One of the biggest disappointments in Israeli leadership as a whole, is their constant fear of public sentiment. Before making policy decisions, a long hard look is essentially taken to assess public opinion. Is the public ready for a another war in Gaza or not? Strangely, this is often the deciding factor in critical decisions. Rather than leading from the front, government officials have been “leading from the rear.” This is the approach of persons wanting to be re-elected and not prepared to risk condemnation for decisions taken. This may also be the result of the “blame-game” and inquiries after every single military operation. Israeli politicians are studying the “pulse” of the electorate before going out on a limb.
According to Professor Herman, one of the severe detriments to Prime Minister Benjamin Netanyahu’s two campaigns has been the corruption charges against him. Those who support him feel that the charges have been brought forward simply to bring him to his knees. Many Israelis have a problem with the definition of what constitutes “corruption.” They can clearly understand if a local official takes a bribe or steals from the treasury, but the more subtle ‘perks” of office are far less easy to categorize. In the Middle East , “bakshish”… the paying under the table for special attention or favours, has been a long standing tradition which apparently still is quite prevalent today. That makes judging another’s actions more complicated in Israel than in Western nations. In the meantime, the accusations against Netanyahu, even unproven, have done their damage. Many have found him guilty before a court has heard the cases or made a determination. That of course pleases his nay-sayers tremendously.
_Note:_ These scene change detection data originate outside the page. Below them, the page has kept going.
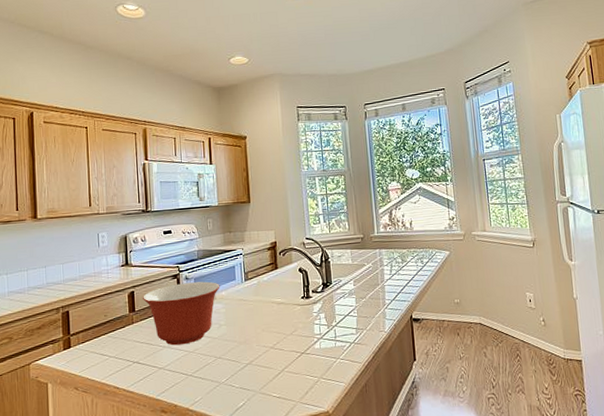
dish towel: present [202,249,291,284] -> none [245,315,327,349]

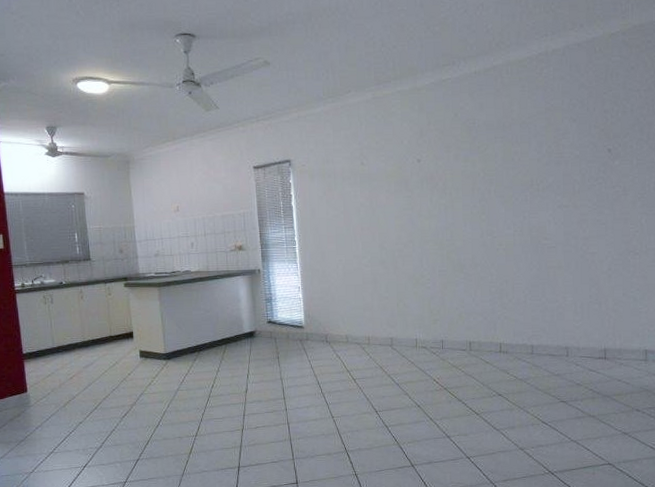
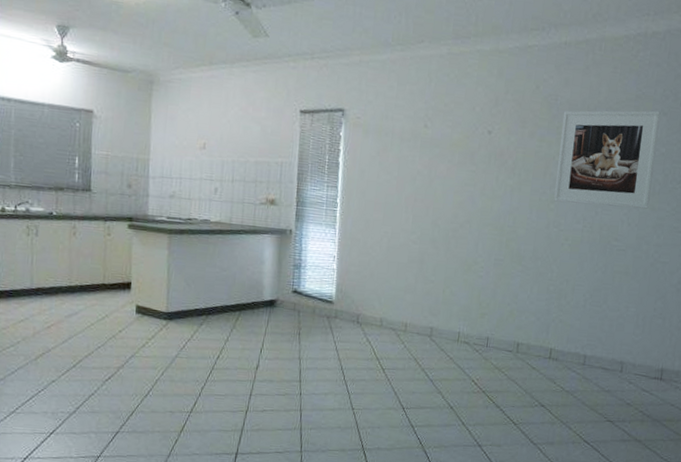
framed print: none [482,119,571,213] -> present [554,110,661,209]

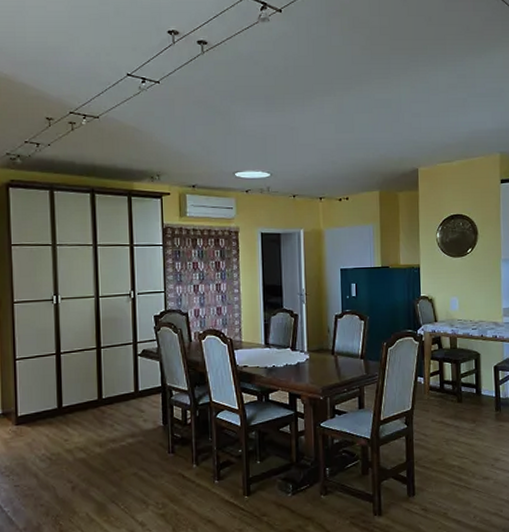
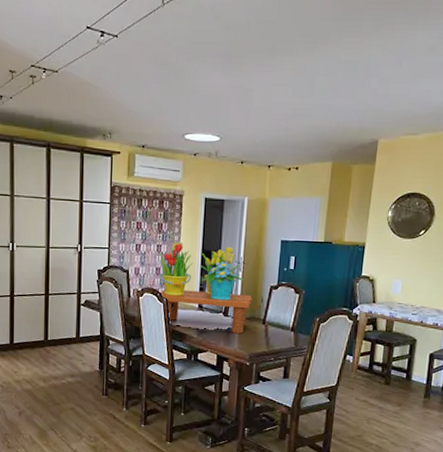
flower arrangement: none [219,279,319,369] -> present [158,242,253,335]

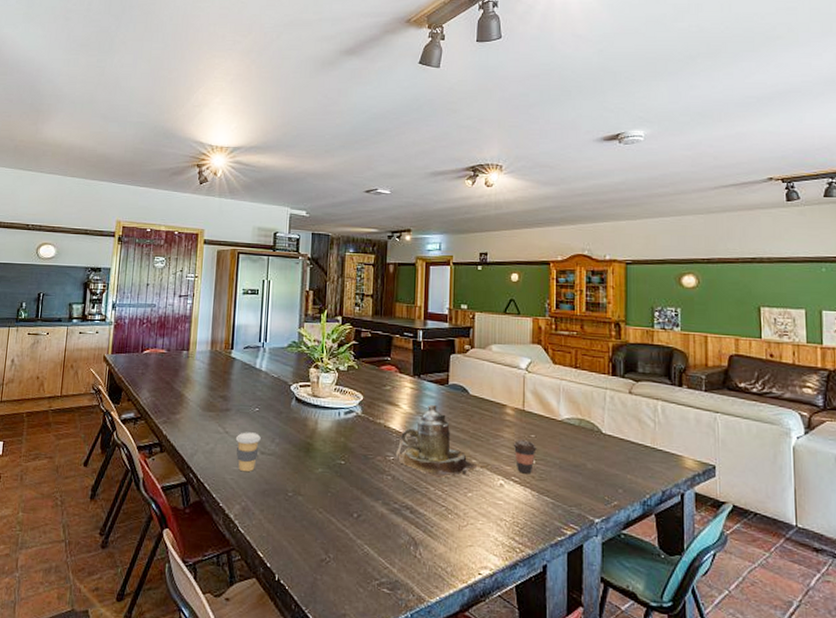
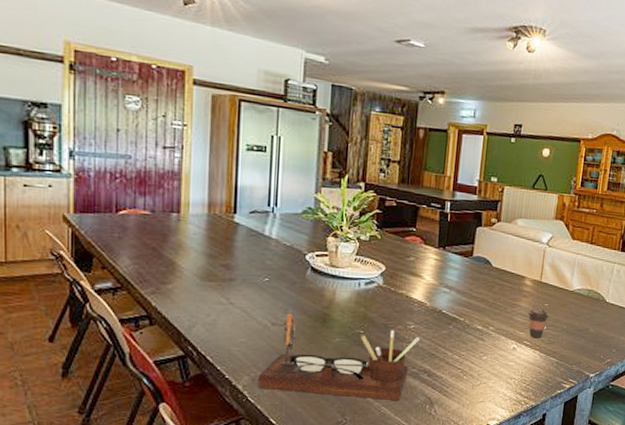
coffee cup: present [235,432,261,472] -> none [241,303,272,344]
desk organizer: none [247,442,400,539] -> present [257,313,420,400]
teapot: present [395,405,490,479] -> none [416,276,506,345]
If a Unity government cannot be agreed upon, the nation will go to a third election. I had hoped that either the Supreme Court or the President of Israel could re-design the process…perhaps limit the number of parties or the threshold needed to run. That is apparently not possible. Only the Knesset can make such laws and at the moment we have no Knesset.
At the end of the day, one must hope that this quagmire in which Israel finds itself will come to some good. While it is unlikely that Left and Right will be wonderful bed-fellows, there may be many areas of agreement along the way. Ultimately the critical benefit to the Nation would be a consensus in the next Knesset of major changes in the electoral process which could help to avert such horrid stalemates in the future. Change only results from necessity. We are at the edge of the cliff… with very little choice. The status quo is abysmal.